I don’t want to be the dad who is checking emails all through dinner and not talking or showing interest in other people. Being able to stop what you are doing, even when you are working at home, and really focusing on your kid or spouse or friend is a core part of finding balance for me.
5) In the past 12 months, have you started or stopped any routines or habits to change your life?
I have started running at least three days a week. We have the beginnings of a small garden, and we started cooking at home 98% of the time.
I would say the one thing I have stopped is eating as many sweets between dinner and bedtime. With COVID, there was about a five month period where I also wasn’t driving. That was refreshing.
6) Do you have any favourite books, podcasts or newsletters that you’d like to recommend?
I typically don’t share this in interviews, but I love to read science fiction and poetry. I am not one to re-read books, even if I loved them, so picking a favorite is tough. I do love the CMO Moves podcast and really anything Jenny Rooney does. Another one I listen to sometimes is HBR Ideacast.
7) Are there any products, gadgets or apps that you can’t live without?

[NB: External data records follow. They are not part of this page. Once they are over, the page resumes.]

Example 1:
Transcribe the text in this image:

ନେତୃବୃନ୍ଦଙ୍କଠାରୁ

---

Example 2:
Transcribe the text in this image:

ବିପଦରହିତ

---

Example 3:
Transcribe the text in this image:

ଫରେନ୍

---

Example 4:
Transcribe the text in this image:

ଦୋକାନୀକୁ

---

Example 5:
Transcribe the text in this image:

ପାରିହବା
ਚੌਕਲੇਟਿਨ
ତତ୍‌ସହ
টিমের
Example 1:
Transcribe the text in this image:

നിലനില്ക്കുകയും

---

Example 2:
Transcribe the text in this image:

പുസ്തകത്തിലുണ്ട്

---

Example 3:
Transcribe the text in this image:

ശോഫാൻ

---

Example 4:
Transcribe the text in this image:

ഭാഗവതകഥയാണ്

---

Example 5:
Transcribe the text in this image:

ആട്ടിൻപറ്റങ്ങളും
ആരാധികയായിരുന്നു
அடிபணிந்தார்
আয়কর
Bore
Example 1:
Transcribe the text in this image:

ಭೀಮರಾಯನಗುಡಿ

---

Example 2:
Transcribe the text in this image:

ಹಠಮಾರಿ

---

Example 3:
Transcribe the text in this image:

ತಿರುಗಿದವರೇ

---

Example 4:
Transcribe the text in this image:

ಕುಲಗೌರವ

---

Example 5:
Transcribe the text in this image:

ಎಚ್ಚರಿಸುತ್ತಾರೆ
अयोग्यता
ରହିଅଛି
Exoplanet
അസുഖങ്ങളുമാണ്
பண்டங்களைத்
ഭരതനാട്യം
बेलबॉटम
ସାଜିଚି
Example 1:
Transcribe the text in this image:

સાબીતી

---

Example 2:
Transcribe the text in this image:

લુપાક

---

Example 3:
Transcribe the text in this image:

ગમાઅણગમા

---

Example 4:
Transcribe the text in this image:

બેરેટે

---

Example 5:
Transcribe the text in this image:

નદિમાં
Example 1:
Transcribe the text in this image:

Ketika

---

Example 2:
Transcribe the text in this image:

I really enjoy Spotify for expanding my music library and exposure to new artists. In terms of other gadgets, I love some of the new automation systems for lighting and other things at home. I also have to have an external monitor with my laptop. It absolutely makes me more productive.
8) If you could read an interview about work-life balance by anyone, who would that be?
Jenny Rooney. I’m really curious how her transition into and up the ranks at Forbes has been.
9) Do you have any last thoughts on work, life or balance that you’d like to share with our readers?
Build friendships at every phase of your life. Don’t shy away from friendships at work. As work and family take up much of our lives at different points throughout life, I think finding ways to continue to build new friendships and renew those that you have forged over the years is a third pillar of being truly balanced.